▸ **Exercise details**: Show each line in the material below that contains the string "身体介助を行うことが認められる資格".

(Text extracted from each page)
== Segment start ==
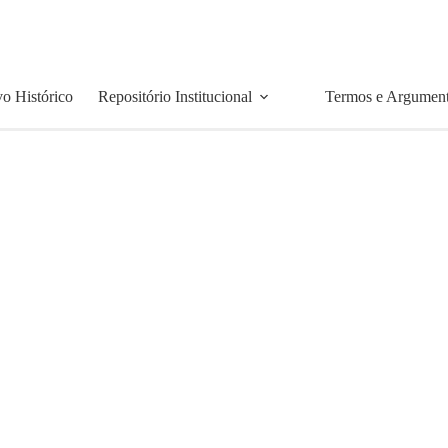
o Histórico
Repositório Institucional
Termos e Argumen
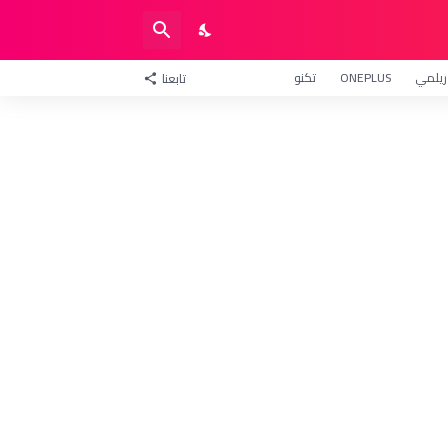
ريلمي
ONEPLUS
تكنو
تابعنا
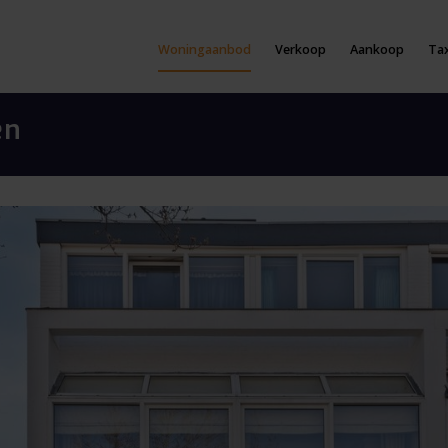
Woningaanbod
Verkoop
Aankoop
Tax
en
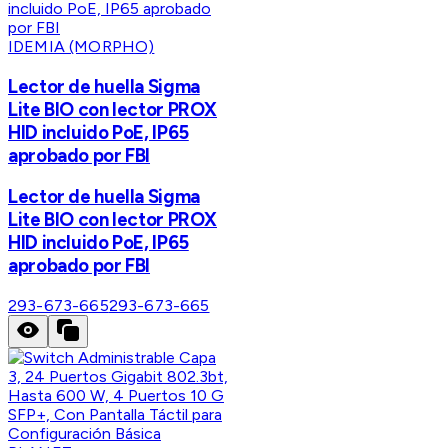
IDEMIA (MORPHO)
Lector de huella Sigma
Lite BIO con lector PROX
HID incluido PoE, IP65
aprobado por FBI
Lector de huella Sigma
Lite BIO con lector PROX
HID incluido PoE, IP65
aprobado por FBI
293-673-665
293-673-665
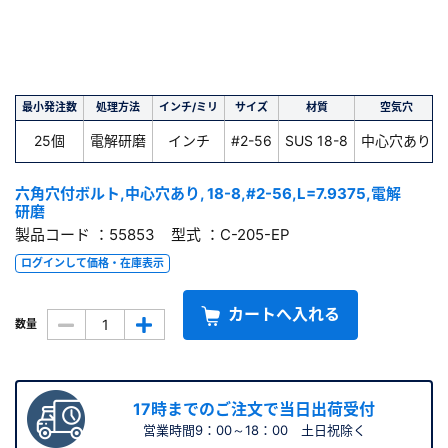
最小発注数
処理方法
インチ/ミリ
サイズ
材質
空気穴
25個
電解研磨
インチ
#2-56
SUS 18-8
中心穴あり
六角穴付ボルト,中心穴あり, 18-8,#2-56,L=7.9375,電解
研磨
製品コード ：55853 型式 ：C-205-EP
ログインして価格・在庫表示
カートへ入れる
数量
17時までのご注文で当日出荷受付
営業時間9：00～18：00 土日祝除く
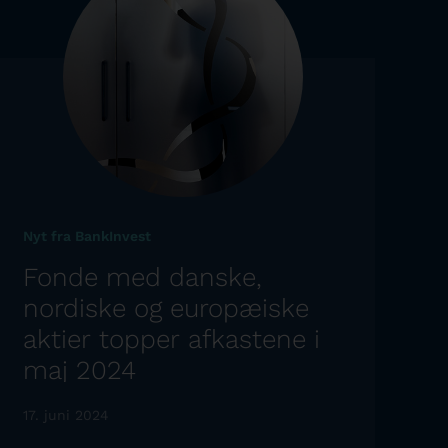
Nyt fra BankInvest
Fonde med danske,
nordiske og europæiske
aktier topper afkastene i
maj 2024
17. juni 2024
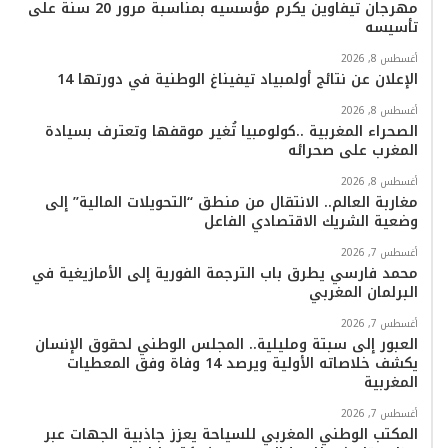
ك
ب
ر
k
ب
مهرجان تيفاوين يكرم مؤسسيه بمناسبة مرور 20 سنة على
تأسيسه
ا
أغسطس 8, 2026
م
الإعلان عن نتائج أولمبياد تيفيناغ الوطنية في دورتها 14
أغسطس 8, 2026
الصحراء المغربية ..كولومبيا تُغير موقفها وتعترف بسيادة
المغرب على صحرائه
أغسطس 8, 2026
مغاربة العالم.. الانتقال من منطق “التحويلات المالية” إلى
وضعية الشريك الاقتصادي الفاعل
أغسطس 7, 2026
محمد فارسي يطرق باب الترجمة الفورية إلى الأمازيغية في
البرلمان المغربي
أغسطس 7, 2026
العبور إلى سبتة ومليلية.. المجلس الوطني لحقوق الإنسان
يكشف خلاصاته الأولية ويرصد 14 وفاة وفق المعطيات
المغربية
أغسطس 7, 2026
المكتب الوطني المغربي للسياحة يعزز جاذبية الجهات عبر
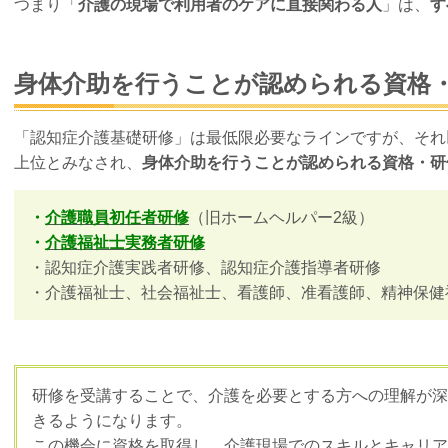
つまり「
介護の現場で利用者のケアに直接関わる人
」は、
す
身体介助を行うことが認められる資格
「認知症介護基礎研修」は最低限必要なラインですが、それ
上位とみなされ、
身体介助を行うことが認められる資格・研
・
介護職員初任者研修
（旧ホームヘルパー2級）
・
介護福祉士実務者研修
・認知症介護実践者研修、認知症介護指導者研修
・介護福祉士、社会福祉士、看護師、准看護師、精神保健
研修を受講することで、介護を必要とする方への理解が深
きるようになります。
この機会に資格を取得し、介護現場でのスキルとキャリア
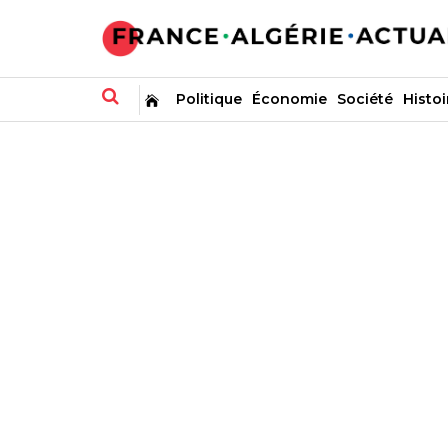
Politique
Économie
Société
Histoi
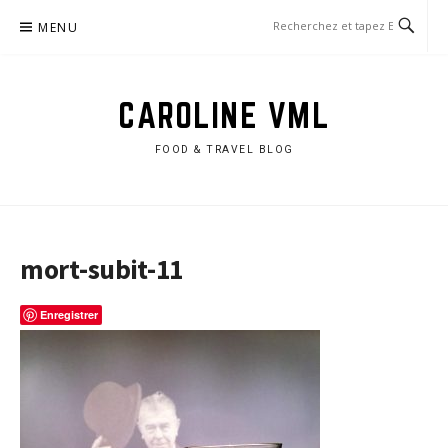
Aller
MENU
au
contenu
CAROLINE VML
FOOD & TRAVEL BLOG
mort-subit-11
Enregistrer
== Segment end ==
▸ **Exercise solution**:
身体介助を行うことが認められる資格
身体介助を行うことが認められる資格・研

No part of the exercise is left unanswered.